In [2]:
import torch
import torch.nn as nn
import torch.optim as optim
from torch.utils.data import Dataset, DataLoader
import torchvision.datasets as datasets
import torchvision.transforms as transforms
import torchvision
import torch.nn.init as init
import tqdm
import sys
import matplotlib.pyplot as plt
import numpy as np

device = torch.device("cuda" if torch.cuda.is_available() else "cpu")

REAL = 1.
FAKE = 0.

In [3]:
class Reshape(nn.Module):
    def __init__(self, shape):
        super(Reshape, self).__init__()
        self.shape = shape

    def forward(self, x):
        return x.view(*self.shape)

class Generator(nn.Module):
    def __init__(self):
        super(Generator, self).__init__()
        self.model = nn.Sequential(
            nn.Linear(in_features=110, out_features=384*4*4),
            nn.ReLU(inplace=True),

            Reshape((-1, 384, 4, 4)),

            nn.ConvTranspose2d(in_channels=384, out_channels=192, kernel_size=5, stride=2, padding=2, output_padding=1),
            nn.BatchNorm2d(192),
            nn.ReLU(inplace=True),

            nn.ConvTranspose2d(in_channels=192, out_channels=96, kernel_size=5, stride=2, padding=2, output_padding=1),
            nn.BatchNorm2d(96),
            nn.ReLU(inplace=True),

            nn.ConvTranspose2d(in_channels=96, out_channels=3, kernel_size=5, stride=2, padding=2, output_padding=1),
            nn.Tanh()
        )
        self.apply(self.init_weights)

    def forward(self, x):
        x = x.view(x.size(0), -1)  # Flatten the input
        return self.model(x)

    def init_weights(self, m):
      if isinstance(m, nn.Linear) or isinstance(m, nn.ConvTranspose2d):
        init.normal_(m.weight, mean=0, std=0.02)
        if m.bias is not None:
            init.zeros_(m.bias)

class Discriminator(nn.Module):
    def __init__(self):
        super(Discriminator, self).__init__()

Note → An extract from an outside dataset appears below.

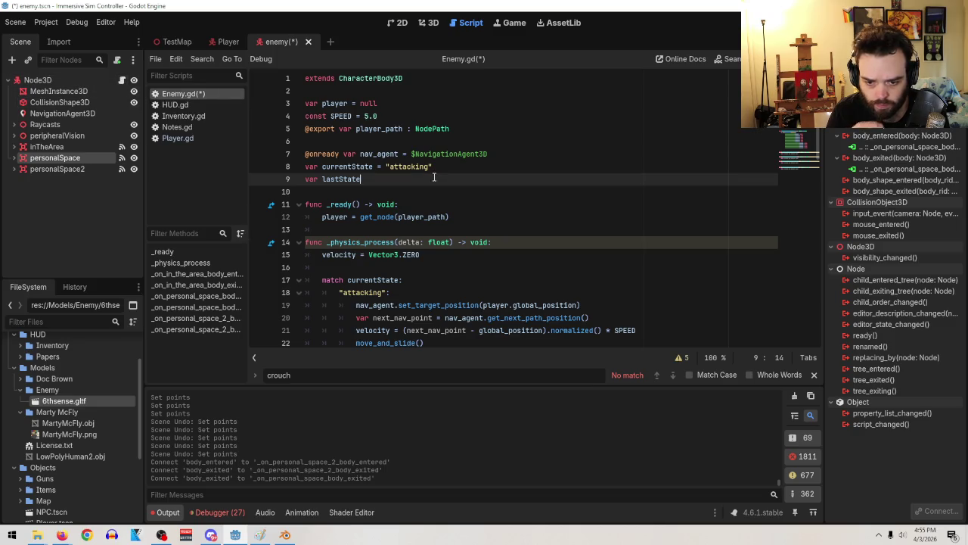
pyautogui.press('Return')
pyautogui.write('var sus')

        self.conv1 = nn.Conv2d(3, 16, kernel_size=3, stride=2, padding=1, bias=False)
        self.relu1 = nn.LeakyReLU(0.2)
        self.dropout1 = nn.Dropout(0.5)

        self.conv2 = nn.Conv2d(16, 32, kernel_size=3, stride=1, padding=1, bias=False)
        self.batch_norm2 = nn.BatchNorm2d(32)
        self.relu2 = nn.LeakyReLU(0.2)
        self.dropout2 = nn.Dropout(0.5)

        self.conv3 = nn.Conv2d(32, 64, kernel_size=3, stride=2, padding=1, bias=False)
        self.batch_norm3 = nn.BatchNorm2d(64)
        self.relu3 = nn.LeakyReLU(0.2)
        self.dropout3 = nn.Dropout(0.5)

        self.conv4 = nn.Conv2d(64, 128, kernel_size=3, stride=1, padding=1, bias=False)
        self.batch_norm4 = nn.BatchNorm2d(128)
        self.relu4 = nn.LeakyReLU(0.2)
        self.dropout4 = nn.Dropout(0.5)

        self.conv5 = nn.Conv2d(128, 256, kernel_size=3, stride=2, padding=1, bias=False)
        self.batch_norm5 = nn.BatchNorm2d(256)
        self.relu5 = nn.LeakyReLU(0.2)
        self.dropout5 = nn.Dropout(0.5)

        self.conv6 = nn.Conv2d(256, 512, kernel_size=3, stride=1, padding=1, bias=False)
        self.batch_norm6 = nn.BatchNorm2d(512)
        self.relu6 = nn.LeakyReLU(0.2)
        self.dropout6 = nn.Dropout(0.5)

        self.discriminator = nn.Linear(512 * 4 * 4, 1)
        self.classifier = nn.Linear(512 * 4 * 4, 10)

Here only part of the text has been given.